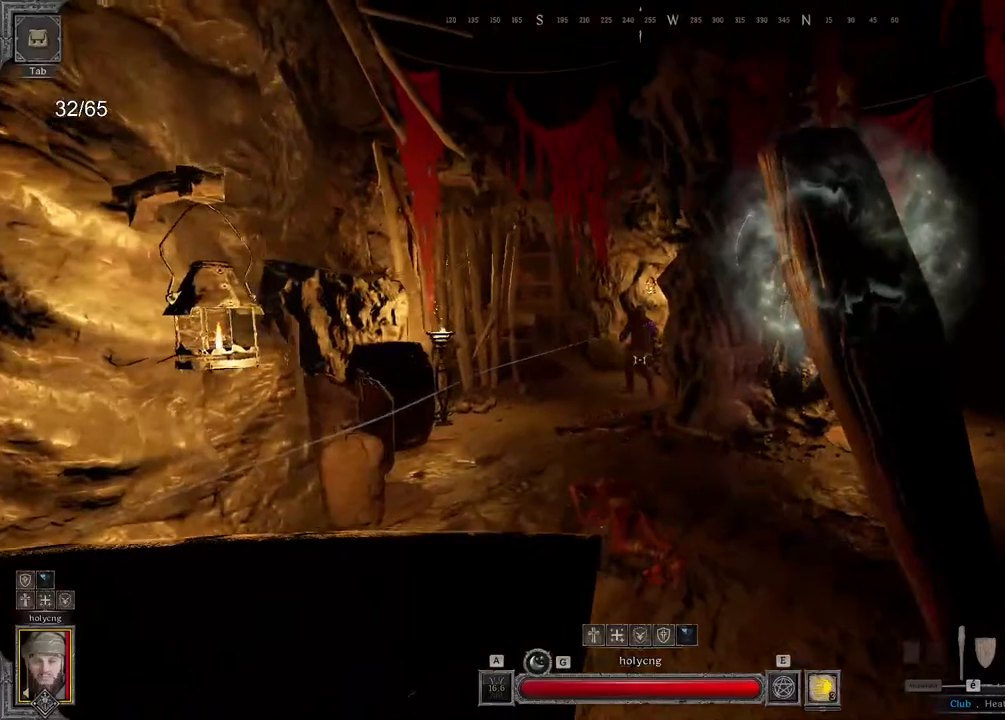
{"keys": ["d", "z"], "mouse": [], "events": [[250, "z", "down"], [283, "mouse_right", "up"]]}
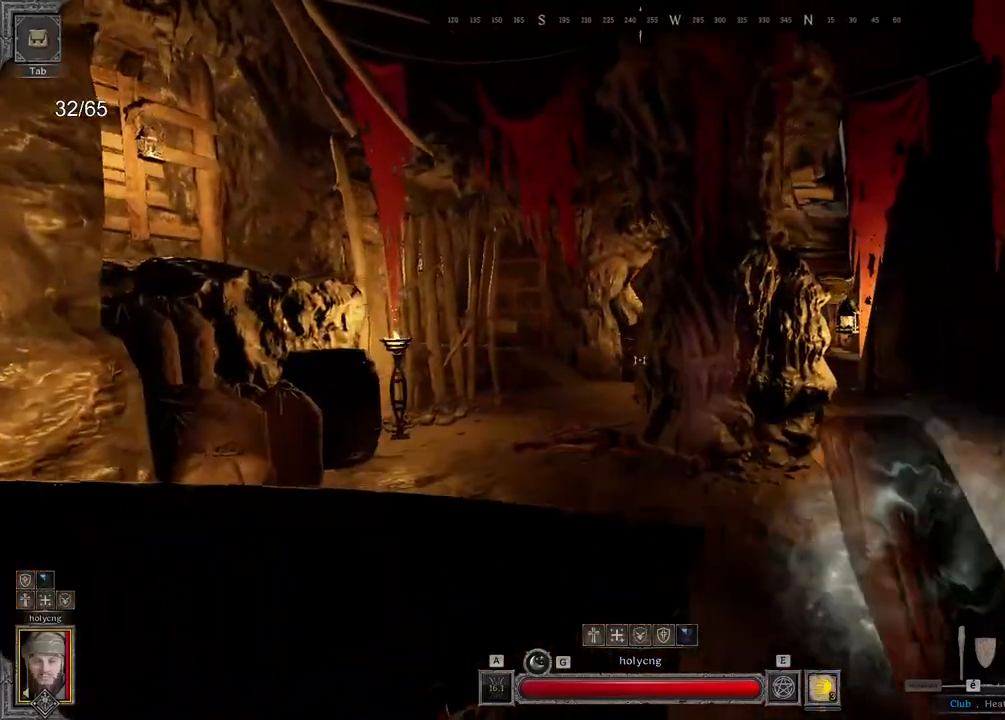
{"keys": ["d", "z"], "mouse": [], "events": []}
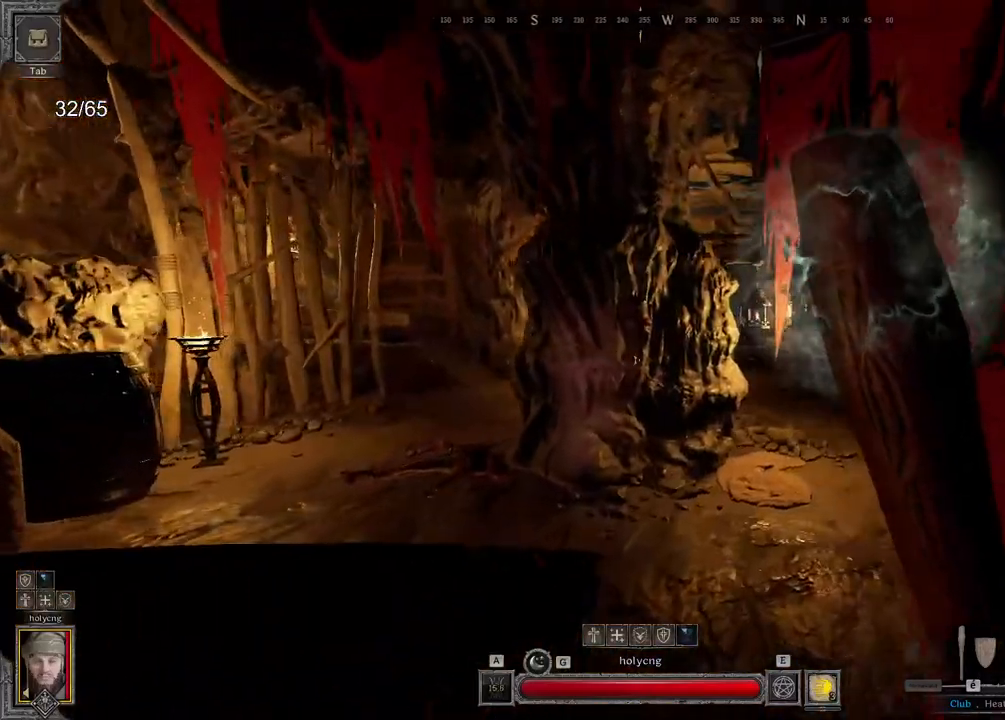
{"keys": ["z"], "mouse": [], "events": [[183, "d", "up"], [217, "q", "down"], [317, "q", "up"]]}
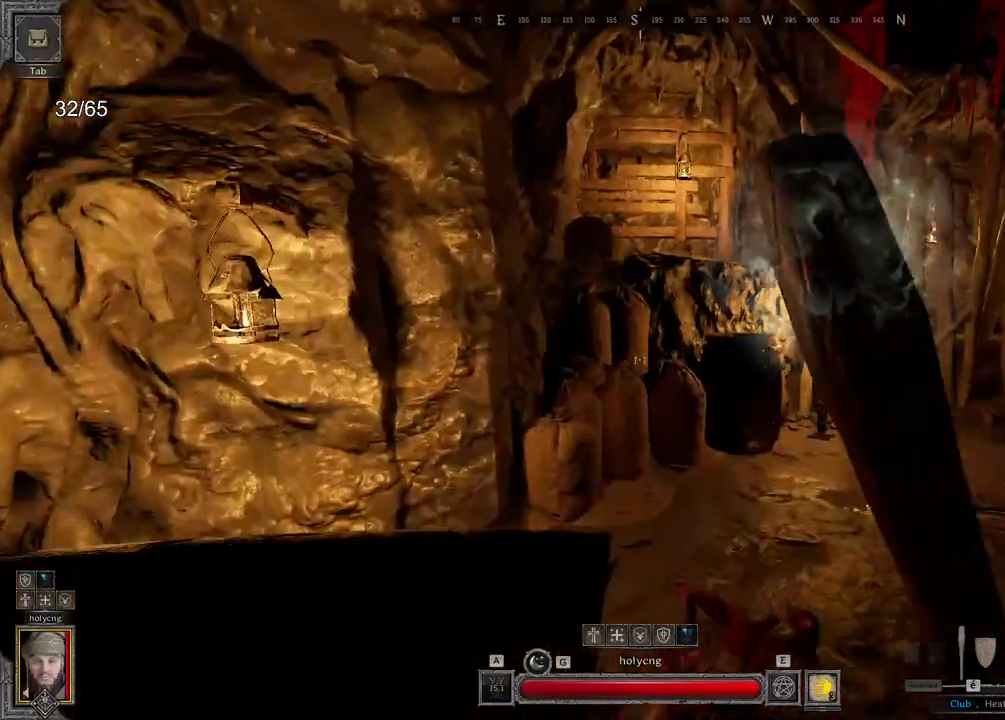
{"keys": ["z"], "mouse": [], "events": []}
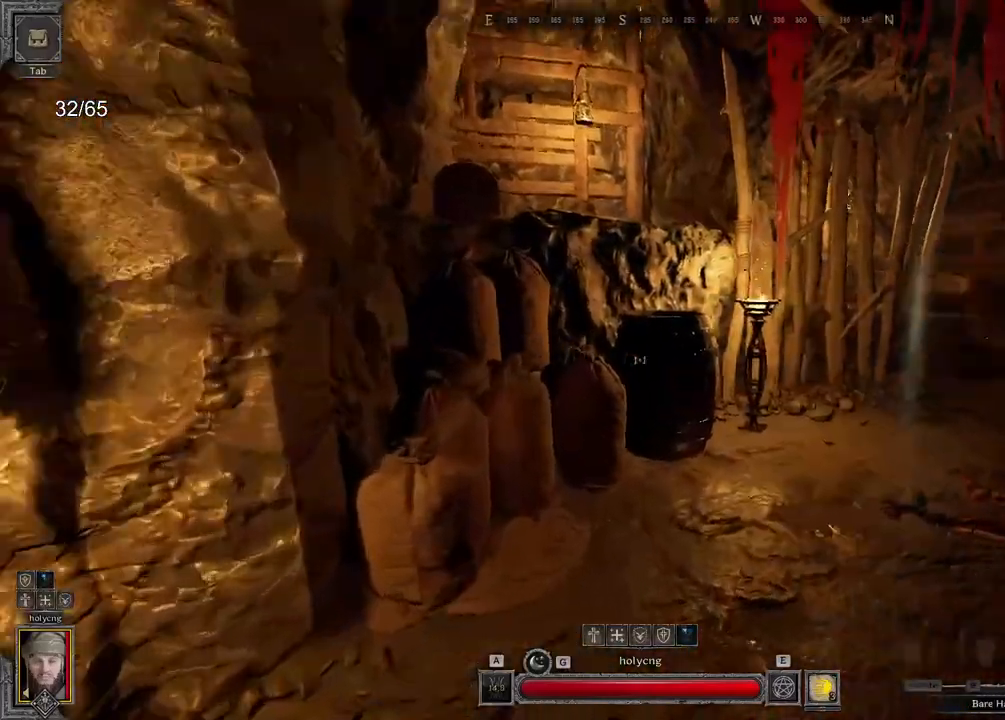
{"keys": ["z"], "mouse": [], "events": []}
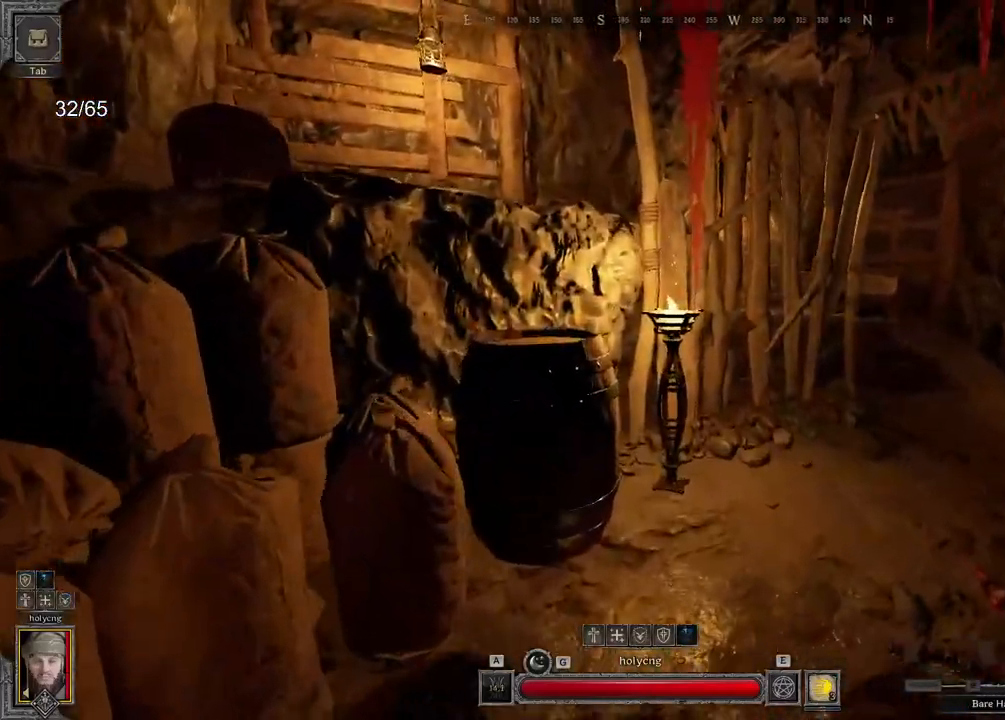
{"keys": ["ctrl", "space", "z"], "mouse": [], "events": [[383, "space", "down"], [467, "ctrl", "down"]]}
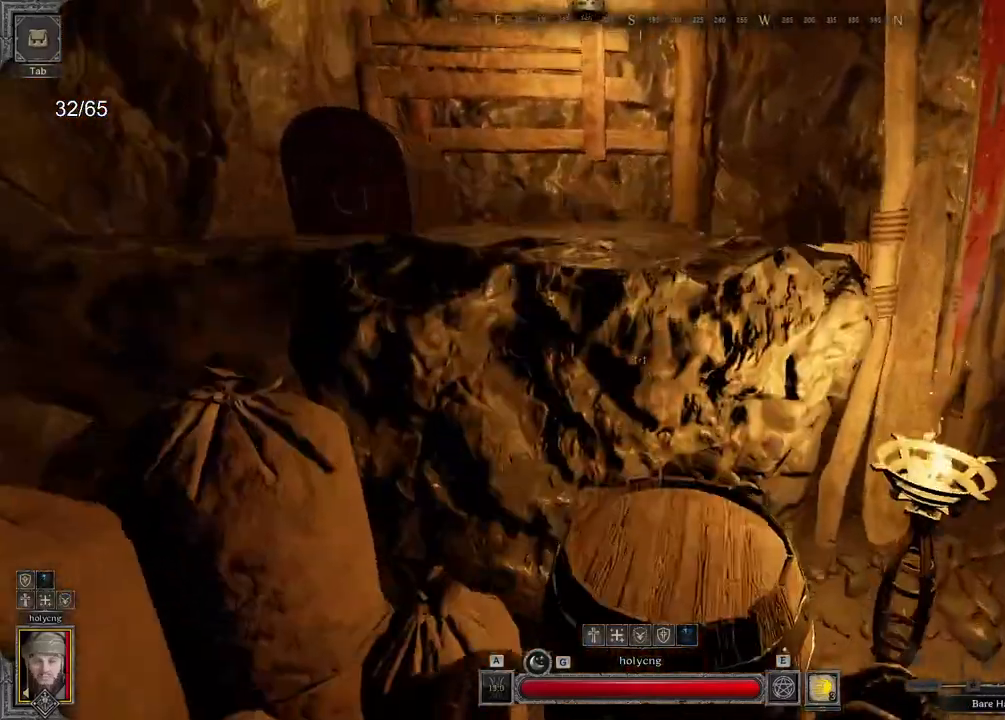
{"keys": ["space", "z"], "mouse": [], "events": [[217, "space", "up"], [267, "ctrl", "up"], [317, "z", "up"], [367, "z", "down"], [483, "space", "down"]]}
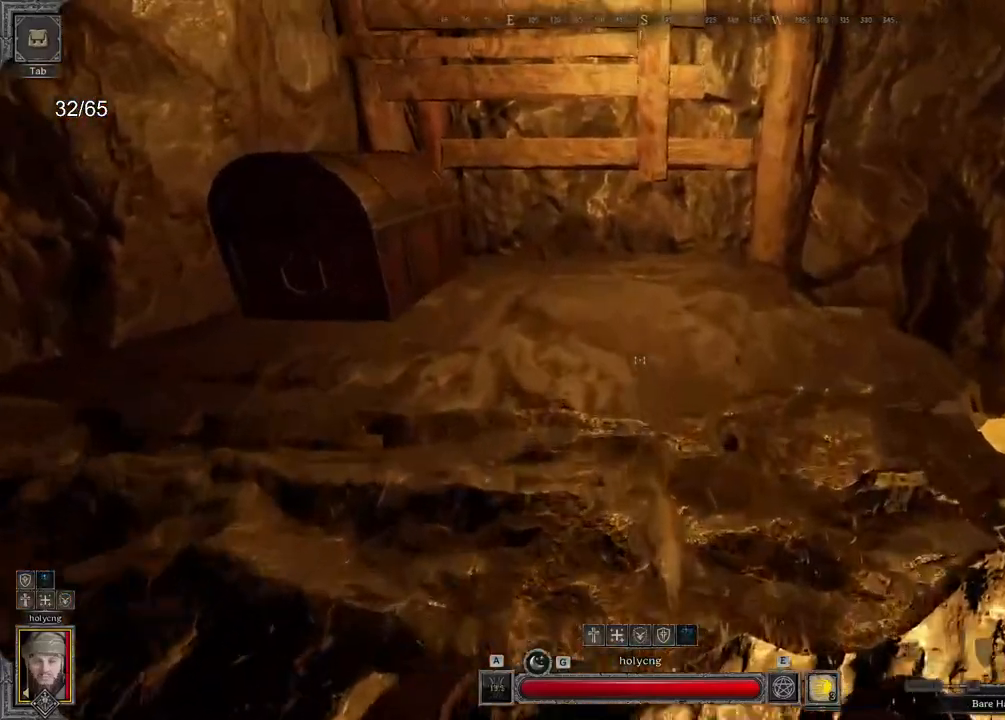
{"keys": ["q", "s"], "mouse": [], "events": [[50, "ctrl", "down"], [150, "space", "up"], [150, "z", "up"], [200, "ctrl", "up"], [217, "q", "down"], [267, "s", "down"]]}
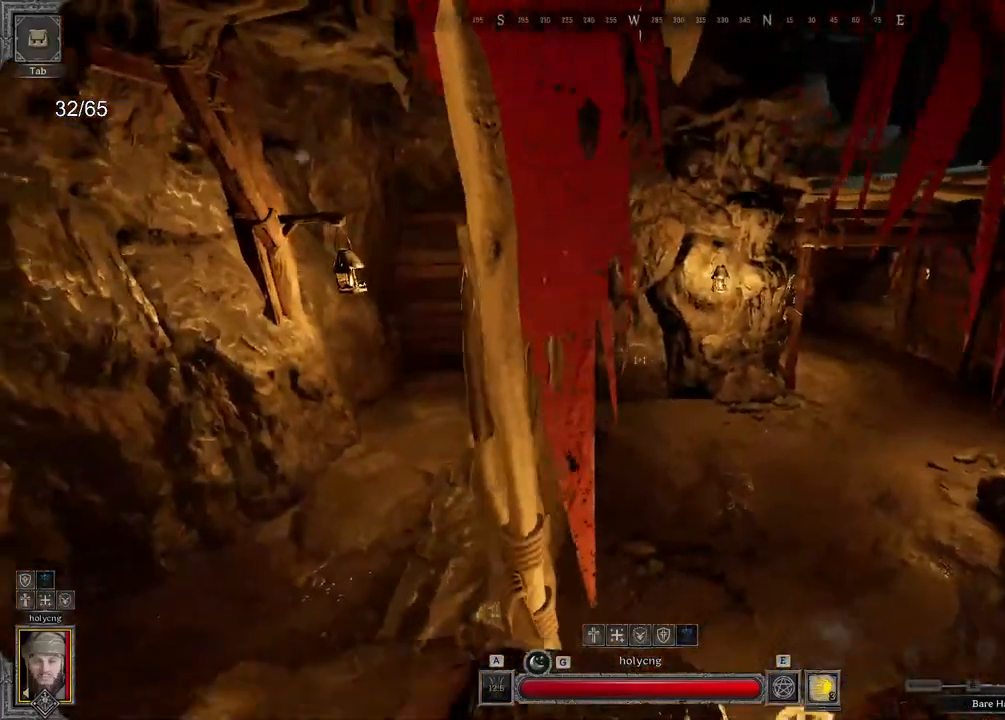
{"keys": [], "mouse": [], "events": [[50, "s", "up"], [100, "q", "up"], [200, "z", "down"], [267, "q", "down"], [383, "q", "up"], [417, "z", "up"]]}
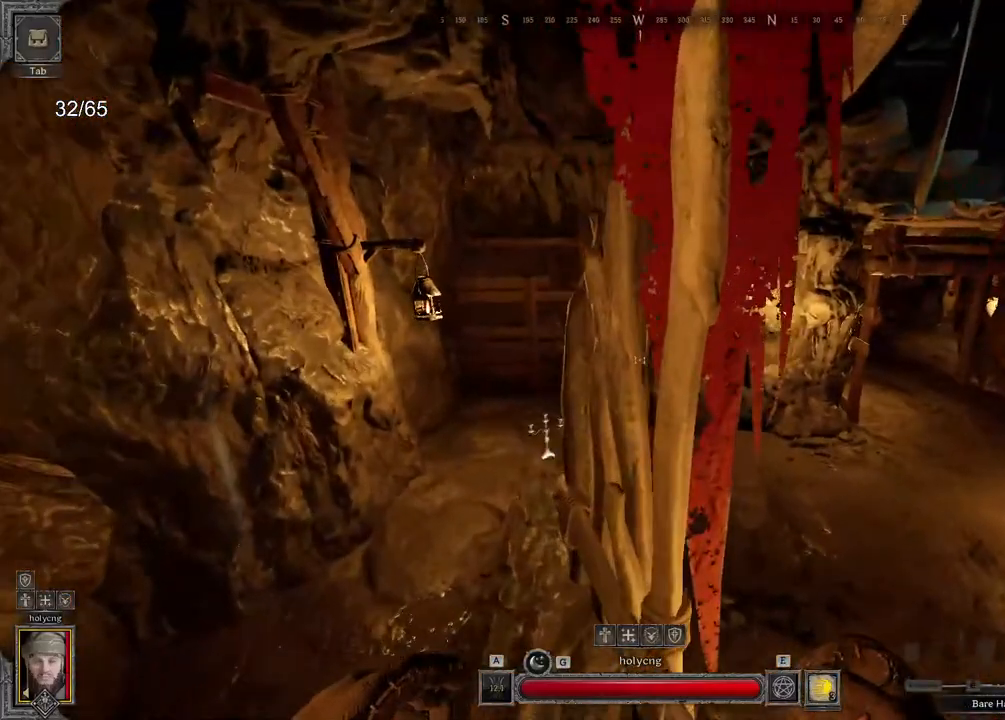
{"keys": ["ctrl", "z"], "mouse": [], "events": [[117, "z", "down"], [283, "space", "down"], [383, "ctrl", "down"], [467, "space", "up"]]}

• **About this task**: Quote the data exactly, leaving every image out of the copy.

• **Written solution**:
{"keys": ["d", "z"], "mouse": [], "events": [[250, "z", "down"], [283, "mouse_right", "up"]]}
{"keys": ["d", "z"], "mouse": [], "events": []}
{"keys": ["z"], "mouse": [], "events": [[183, "d", "up"], [217, "q", "down"], [317, "q", "up"]]}
{"keys": ["z"], "mouse": [], "events": []}
{"keys": ["z"], "mouse": [], "events": []}
{"keys": ["ctrl", "space", "z"], "mouse": [], "events": [[383, "space", "down"], [467, "ctrl", "down"]]}
{"keys": ["space", "z"], "mouse": [], "events": [[217, "space", "up"], [267, "ctrl", "up"], [317, "z", "up"], [367, "z", "down"], [483, "space", "down"]]}
{"keys": ["q", "s"], "mouse": [], "events": [[50, "ctrl", "down"], [150, "space", "up"], [150, "z", "up"], [200, "ctrl", "up"], [217, "q", "down"], [267, "s", "down"]]}
{"keys": [], "mouse": [], "events": [[50, "s", "up"], [100, "q", "up"], [200, "z", "down"], [267, "q", "down"], [383, "q", "up"], [417, "z", "up"]]}
{"keys": ["ctrl", "z"], "mouse": [], "events": [[117, "z", "down"], [283, "space", "down"], [383, "ctrl", "down"], [467, "space", "up"]]}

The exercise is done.